Republican Sens. Mark Moores of Albuquerque and Cliff Pirtle of Roswell slammed the proposal to automate voter registration with transactions at motor vehicle offices, arguing it would infringe upon rights of privacy and freedom of religion in select instances.

Toulouse Oliver offered assurances that people could opt out of the registration process at motor vehicle offices or by returning a follow-up post card with postage pre-paid. The state also allows people who are under threat to keep their address confidential while still receiving voting related mail.

During a public comment period, a long list of advocates for greater access to voting urged legislators to advance the bill to reduce logistical and economic barriers to voting. They included youth advocates for climate justice; advocates for Black, Indigenous and LGBTQ communities; and people with disabilities who find in-person voting arduous or impossible.

Dozens of people criticized the bill, arguing it would invite tampering with registration rolls and undermine confidence in election results.
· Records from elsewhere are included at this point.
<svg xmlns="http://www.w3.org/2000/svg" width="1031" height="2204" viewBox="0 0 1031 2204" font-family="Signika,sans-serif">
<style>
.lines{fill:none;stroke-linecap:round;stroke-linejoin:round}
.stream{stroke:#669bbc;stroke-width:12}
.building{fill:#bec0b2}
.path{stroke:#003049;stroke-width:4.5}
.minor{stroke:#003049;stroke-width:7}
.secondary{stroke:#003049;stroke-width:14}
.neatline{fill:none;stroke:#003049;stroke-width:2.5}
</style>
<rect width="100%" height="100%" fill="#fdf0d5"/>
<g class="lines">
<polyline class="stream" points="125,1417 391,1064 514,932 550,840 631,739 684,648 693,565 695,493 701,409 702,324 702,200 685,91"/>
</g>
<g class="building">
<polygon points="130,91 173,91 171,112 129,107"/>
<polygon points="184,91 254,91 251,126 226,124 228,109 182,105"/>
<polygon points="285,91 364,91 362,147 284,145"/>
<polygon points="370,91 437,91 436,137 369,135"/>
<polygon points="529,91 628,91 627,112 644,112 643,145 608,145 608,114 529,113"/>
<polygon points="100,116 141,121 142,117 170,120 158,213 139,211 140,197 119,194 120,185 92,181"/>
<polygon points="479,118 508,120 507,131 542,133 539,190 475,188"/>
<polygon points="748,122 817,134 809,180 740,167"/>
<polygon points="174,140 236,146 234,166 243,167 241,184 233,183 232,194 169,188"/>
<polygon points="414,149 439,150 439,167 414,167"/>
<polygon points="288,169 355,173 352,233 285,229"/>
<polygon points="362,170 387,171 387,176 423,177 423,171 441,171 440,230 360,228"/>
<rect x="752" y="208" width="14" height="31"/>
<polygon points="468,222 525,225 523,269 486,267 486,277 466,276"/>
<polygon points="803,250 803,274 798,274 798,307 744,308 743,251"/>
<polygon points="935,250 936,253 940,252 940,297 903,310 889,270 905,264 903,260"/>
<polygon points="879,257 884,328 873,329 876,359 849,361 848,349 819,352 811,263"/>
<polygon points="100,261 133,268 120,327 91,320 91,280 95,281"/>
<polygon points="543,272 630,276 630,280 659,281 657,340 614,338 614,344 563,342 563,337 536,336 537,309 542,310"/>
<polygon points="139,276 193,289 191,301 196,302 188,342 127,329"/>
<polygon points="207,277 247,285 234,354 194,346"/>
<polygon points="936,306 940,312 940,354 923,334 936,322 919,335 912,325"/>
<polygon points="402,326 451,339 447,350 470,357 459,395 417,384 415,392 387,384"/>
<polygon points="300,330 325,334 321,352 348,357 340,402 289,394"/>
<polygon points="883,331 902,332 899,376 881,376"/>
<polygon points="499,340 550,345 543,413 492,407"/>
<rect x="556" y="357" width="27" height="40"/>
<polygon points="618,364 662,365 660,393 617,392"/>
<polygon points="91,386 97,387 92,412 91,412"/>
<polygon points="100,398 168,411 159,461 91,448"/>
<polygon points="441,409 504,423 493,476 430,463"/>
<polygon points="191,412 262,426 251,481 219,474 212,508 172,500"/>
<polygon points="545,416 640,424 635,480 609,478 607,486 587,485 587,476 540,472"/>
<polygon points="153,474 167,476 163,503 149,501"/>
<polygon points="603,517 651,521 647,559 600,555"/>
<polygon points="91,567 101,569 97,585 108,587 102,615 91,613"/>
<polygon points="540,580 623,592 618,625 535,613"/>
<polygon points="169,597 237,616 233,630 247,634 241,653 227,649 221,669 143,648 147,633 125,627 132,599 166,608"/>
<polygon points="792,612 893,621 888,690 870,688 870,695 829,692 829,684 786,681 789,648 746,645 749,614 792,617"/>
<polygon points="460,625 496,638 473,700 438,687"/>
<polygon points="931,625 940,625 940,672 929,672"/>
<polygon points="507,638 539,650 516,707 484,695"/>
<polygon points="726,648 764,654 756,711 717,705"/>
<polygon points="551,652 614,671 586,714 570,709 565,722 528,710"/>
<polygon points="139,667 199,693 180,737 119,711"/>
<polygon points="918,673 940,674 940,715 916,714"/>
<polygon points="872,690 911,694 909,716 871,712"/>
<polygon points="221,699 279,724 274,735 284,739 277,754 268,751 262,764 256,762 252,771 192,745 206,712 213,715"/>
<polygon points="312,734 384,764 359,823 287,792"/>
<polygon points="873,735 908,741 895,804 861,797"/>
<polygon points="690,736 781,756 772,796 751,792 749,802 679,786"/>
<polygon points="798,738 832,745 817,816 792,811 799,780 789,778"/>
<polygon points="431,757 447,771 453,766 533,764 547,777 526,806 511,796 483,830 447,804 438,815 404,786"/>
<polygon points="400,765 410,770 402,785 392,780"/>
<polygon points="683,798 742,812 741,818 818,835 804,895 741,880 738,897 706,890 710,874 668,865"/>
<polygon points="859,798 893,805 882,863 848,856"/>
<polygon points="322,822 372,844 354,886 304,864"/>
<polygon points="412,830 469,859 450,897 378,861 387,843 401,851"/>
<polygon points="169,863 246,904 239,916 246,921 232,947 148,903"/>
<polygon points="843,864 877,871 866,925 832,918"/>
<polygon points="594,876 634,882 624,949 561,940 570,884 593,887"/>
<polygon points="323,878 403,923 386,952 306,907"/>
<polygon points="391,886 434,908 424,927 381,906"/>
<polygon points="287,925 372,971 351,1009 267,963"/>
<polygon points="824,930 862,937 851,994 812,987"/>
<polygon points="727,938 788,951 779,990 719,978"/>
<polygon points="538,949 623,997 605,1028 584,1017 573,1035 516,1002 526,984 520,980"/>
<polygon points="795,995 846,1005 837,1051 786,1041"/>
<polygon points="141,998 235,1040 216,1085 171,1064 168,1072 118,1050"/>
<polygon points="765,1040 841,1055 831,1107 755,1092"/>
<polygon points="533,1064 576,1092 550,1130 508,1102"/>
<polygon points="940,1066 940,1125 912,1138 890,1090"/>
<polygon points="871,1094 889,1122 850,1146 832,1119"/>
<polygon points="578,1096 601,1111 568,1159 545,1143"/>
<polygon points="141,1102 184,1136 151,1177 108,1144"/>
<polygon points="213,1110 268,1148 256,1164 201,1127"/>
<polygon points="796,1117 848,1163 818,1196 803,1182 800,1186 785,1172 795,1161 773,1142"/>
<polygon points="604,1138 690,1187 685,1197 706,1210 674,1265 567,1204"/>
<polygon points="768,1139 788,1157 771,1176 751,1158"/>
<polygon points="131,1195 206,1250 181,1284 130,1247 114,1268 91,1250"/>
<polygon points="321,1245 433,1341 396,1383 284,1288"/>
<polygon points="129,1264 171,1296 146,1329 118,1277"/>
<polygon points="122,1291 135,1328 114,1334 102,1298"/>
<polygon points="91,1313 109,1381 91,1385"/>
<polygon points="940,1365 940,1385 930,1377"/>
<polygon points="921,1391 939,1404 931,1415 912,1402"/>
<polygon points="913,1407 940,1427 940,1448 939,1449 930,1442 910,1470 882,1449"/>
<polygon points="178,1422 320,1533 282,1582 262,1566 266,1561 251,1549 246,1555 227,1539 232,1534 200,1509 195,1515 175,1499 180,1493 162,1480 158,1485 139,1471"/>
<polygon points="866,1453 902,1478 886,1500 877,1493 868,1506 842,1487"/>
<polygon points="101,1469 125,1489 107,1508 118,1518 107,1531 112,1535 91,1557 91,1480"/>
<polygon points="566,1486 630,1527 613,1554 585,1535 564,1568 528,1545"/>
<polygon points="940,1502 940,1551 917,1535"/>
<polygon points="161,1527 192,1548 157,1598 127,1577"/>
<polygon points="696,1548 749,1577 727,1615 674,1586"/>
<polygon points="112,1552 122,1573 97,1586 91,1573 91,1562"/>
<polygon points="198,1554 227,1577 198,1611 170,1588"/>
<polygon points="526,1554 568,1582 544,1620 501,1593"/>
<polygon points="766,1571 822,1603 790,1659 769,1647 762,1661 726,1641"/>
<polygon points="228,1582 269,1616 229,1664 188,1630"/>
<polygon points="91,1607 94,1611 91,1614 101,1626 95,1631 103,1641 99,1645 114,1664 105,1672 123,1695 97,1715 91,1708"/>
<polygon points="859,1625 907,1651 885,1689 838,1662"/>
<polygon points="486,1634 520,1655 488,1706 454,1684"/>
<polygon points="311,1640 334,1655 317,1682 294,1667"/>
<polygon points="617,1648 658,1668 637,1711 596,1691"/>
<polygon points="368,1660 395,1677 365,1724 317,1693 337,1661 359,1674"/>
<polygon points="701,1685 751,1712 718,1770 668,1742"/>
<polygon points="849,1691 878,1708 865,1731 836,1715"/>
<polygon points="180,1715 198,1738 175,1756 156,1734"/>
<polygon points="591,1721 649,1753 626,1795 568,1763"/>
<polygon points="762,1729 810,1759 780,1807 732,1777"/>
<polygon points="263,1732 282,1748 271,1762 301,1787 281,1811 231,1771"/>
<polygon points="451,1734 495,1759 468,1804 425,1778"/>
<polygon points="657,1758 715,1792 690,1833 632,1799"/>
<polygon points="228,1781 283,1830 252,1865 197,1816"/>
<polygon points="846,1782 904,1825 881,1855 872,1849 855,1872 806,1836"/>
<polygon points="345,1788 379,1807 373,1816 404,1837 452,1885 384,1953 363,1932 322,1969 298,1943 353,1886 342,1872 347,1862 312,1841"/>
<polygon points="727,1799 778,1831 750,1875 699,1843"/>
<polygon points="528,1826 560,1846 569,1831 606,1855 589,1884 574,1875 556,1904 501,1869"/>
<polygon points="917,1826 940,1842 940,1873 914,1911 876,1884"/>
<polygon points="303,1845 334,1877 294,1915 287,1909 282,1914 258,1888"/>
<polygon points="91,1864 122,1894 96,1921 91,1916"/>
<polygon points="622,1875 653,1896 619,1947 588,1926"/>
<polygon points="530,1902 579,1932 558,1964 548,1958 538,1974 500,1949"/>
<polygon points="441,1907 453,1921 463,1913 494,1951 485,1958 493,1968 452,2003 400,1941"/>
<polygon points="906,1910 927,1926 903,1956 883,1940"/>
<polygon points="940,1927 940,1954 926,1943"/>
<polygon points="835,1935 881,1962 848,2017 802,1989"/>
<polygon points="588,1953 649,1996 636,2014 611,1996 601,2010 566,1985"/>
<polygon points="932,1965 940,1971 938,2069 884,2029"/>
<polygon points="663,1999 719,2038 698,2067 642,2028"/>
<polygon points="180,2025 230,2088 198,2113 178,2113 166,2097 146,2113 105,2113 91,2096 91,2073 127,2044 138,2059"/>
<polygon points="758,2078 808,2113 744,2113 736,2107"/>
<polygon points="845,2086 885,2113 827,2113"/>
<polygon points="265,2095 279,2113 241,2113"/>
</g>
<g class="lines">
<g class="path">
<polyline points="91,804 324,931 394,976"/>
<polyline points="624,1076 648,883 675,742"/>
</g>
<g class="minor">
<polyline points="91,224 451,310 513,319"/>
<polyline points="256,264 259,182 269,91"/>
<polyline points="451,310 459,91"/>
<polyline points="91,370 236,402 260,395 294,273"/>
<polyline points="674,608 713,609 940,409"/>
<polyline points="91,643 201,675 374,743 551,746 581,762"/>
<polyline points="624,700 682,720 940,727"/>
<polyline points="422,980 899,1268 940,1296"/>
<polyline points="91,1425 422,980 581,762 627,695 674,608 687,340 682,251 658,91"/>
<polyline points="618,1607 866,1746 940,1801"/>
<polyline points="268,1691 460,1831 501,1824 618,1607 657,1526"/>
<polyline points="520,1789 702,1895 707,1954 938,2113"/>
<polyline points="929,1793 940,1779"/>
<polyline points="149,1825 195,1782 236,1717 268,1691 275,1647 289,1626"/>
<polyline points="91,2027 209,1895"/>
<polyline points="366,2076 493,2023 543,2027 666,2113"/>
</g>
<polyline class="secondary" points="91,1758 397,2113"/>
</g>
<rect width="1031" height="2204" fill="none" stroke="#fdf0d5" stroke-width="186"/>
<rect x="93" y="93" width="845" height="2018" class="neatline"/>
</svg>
They included several Republicans running for public office, along with an advocate for the outside review of voting records by private contractors.

At least 19 states have enacted voting restrictions since the 2020 election, according to the Brennan Center for Justice. The national GOP campaign to tighten voting laws has been partly driven by former President Donald Trump’s false claims that the 2020 election was stolen.